In January 2016, Kaplan completed the sale of Colloquy, which was included in Kaplan Corporate and Other.
Other. In June 2016, Residential and a Michigan hospital formed a joint venture to provide home health services to patients in western Michigan. In connection with this transaction, Residential contributed its western Michigan home health operations to the joint venture and then sold 60% of the newly formed venture to its Michigan hospital partner. Although Residential manages the operations of the joint venture, Residential holds a 40% interest in the joint venture, so the operating results of the joint venture are not consolidated and the pro rata operating results are included in the Company's equity in earnings of affiliates.
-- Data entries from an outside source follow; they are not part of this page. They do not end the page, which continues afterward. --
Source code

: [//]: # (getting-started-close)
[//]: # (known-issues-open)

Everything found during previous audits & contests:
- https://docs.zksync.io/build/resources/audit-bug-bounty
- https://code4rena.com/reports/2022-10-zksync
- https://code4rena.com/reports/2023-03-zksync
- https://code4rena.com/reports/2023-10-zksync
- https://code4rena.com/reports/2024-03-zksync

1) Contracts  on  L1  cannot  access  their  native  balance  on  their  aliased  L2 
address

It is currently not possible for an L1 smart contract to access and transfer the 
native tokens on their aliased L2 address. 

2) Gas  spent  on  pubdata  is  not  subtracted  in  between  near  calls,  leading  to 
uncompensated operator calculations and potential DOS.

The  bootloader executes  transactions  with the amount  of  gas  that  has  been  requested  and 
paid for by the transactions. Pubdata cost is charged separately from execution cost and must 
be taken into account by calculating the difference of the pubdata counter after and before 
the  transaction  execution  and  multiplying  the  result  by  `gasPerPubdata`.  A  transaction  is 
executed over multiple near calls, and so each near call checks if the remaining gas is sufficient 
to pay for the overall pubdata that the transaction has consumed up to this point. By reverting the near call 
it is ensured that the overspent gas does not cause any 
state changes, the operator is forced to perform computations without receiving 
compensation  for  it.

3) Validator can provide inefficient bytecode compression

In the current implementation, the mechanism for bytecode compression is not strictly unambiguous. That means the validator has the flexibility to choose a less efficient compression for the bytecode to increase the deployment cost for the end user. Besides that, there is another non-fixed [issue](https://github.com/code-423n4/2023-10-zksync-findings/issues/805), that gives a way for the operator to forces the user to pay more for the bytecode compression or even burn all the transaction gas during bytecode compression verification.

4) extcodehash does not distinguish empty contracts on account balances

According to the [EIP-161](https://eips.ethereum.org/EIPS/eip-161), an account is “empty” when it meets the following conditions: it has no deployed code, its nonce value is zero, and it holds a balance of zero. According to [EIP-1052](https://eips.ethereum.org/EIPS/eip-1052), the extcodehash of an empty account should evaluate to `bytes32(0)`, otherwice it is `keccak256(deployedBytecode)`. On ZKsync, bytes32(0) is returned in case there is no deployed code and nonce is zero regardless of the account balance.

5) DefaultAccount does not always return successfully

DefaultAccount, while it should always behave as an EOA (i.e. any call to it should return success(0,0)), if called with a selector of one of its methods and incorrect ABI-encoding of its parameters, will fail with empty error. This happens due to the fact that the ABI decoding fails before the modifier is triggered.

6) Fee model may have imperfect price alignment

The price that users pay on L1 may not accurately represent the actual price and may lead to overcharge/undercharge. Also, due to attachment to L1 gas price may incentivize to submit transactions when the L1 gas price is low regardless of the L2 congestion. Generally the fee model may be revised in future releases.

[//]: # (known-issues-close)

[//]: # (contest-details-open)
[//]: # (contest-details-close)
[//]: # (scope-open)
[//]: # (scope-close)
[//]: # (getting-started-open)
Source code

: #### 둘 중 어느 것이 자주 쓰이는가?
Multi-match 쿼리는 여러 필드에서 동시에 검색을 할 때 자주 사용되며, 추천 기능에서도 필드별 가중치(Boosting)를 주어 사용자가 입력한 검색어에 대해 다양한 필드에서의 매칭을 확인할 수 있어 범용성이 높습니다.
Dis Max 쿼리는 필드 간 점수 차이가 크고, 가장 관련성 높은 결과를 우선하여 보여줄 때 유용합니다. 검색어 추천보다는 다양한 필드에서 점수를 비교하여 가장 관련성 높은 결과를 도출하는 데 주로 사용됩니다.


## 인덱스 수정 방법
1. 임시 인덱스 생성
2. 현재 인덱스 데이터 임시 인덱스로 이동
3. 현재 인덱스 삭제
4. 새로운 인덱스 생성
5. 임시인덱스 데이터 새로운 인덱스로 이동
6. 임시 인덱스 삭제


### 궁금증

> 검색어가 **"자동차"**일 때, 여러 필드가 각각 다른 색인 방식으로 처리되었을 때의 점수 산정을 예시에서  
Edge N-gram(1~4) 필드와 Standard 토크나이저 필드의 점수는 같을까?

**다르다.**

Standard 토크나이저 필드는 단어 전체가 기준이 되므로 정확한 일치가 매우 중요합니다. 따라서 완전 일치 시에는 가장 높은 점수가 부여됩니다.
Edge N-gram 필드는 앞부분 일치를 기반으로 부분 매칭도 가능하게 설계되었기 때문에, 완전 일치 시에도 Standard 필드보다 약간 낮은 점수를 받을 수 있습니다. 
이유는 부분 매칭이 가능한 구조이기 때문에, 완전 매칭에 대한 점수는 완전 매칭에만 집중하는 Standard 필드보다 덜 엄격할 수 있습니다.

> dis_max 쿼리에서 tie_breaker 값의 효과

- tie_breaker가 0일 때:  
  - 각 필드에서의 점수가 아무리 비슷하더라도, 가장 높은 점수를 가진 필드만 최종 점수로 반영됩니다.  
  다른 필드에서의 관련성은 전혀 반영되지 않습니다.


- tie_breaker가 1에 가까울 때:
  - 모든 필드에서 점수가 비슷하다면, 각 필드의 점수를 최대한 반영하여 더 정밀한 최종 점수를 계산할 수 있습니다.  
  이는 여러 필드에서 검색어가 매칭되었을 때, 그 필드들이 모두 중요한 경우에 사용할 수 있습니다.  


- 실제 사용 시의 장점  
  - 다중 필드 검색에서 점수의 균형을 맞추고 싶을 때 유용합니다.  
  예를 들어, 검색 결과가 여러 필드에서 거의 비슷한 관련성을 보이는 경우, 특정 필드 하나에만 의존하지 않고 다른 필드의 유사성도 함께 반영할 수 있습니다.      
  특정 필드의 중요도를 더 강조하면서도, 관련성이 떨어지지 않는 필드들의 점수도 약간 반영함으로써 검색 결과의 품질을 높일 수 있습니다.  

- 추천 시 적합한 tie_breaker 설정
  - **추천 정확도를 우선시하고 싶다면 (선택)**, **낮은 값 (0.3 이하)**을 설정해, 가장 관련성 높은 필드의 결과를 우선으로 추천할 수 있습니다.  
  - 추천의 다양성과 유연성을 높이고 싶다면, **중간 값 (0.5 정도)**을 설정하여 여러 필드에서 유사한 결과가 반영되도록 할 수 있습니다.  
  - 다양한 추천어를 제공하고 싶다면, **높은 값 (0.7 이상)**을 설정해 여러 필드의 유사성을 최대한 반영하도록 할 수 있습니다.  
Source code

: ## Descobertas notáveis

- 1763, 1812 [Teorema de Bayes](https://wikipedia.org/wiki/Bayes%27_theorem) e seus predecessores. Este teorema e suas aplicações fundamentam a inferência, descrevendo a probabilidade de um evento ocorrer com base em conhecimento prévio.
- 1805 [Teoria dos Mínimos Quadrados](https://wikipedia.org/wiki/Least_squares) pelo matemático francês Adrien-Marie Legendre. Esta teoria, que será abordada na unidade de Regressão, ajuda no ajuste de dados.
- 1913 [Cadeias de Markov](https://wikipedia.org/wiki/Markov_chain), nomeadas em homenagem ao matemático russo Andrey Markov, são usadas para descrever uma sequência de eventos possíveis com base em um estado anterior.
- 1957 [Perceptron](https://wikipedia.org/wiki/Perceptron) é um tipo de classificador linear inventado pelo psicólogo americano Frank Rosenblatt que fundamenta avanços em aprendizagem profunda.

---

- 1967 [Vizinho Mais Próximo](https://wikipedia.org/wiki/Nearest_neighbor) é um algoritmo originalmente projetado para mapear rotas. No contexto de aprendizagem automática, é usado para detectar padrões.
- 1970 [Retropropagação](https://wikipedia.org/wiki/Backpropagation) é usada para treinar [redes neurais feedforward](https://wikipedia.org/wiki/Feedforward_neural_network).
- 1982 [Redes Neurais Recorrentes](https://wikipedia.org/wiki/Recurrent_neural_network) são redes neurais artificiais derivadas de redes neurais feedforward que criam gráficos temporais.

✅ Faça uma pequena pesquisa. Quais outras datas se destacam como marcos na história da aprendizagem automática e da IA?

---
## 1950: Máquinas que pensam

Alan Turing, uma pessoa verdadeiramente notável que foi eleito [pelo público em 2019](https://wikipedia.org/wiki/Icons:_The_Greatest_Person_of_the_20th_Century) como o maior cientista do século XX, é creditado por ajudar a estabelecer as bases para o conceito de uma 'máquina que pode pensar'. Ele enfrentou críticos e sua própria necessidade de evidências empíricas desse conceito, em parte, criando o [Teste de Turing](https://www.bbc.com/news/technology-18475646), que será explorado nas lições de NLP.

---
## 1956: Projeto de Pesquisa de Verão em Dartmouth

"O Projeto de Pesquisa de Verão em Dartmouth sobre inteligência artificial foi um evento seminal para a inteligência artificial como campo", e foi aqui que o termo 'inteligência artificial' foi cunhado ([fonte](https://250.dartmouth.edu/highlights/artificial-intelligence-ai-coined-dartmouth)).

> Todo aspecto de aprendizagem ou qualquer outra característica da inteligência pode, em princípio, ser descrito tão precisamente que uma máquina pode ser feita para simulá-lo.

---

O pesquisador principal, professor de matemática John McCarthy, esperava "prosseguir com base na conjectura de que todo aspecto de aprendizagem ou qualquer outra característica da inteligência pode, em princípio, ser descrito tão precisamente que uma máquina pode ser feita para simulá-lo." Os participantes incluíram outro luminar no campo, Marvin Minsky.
In June 2016, the Company purchased the outstanding 20% redeemable noncontrolling interest in Residential. At that time, the Company recorded an increase to redeemable noncontrolling interest of $3.0 million, with a corresponding decrease to capital in excess of par value, to reflect the redemption value of the redeemable noncontrolling interest at $24.0 million. Following this transaction, Celtic and Residential combined their business operations to form GHG. The redeemable noncontrolling interest shareholders in Celtic exchanged their 20% interest in Celtic for a 10% mandatorily redeemable noncontrolling interest in the combined entity and the Company recorded a $4.1 million net increase to the mandatorily redeemable noncontrolling interest to reflect the estimated fair value of the mandatorily redeemable noncontrolling interest. The minority shareholders have an option to put their shares to the Company starting in 2020, and are required to put a percentage of their shares in 2022 and 2024, with the remaining shares required to be put by the minority shareholders in 2026. The redemption value is based on an EBITDA multiple, adjusted for working capital and other items, computed annually, with no limit on the amount payable. The Company now owns 90% of GHG. Because the noncontrolling interest is now mandatorily redeemable by the Company by 2026, it is reported as a noncurrent liability at March 31, 2017.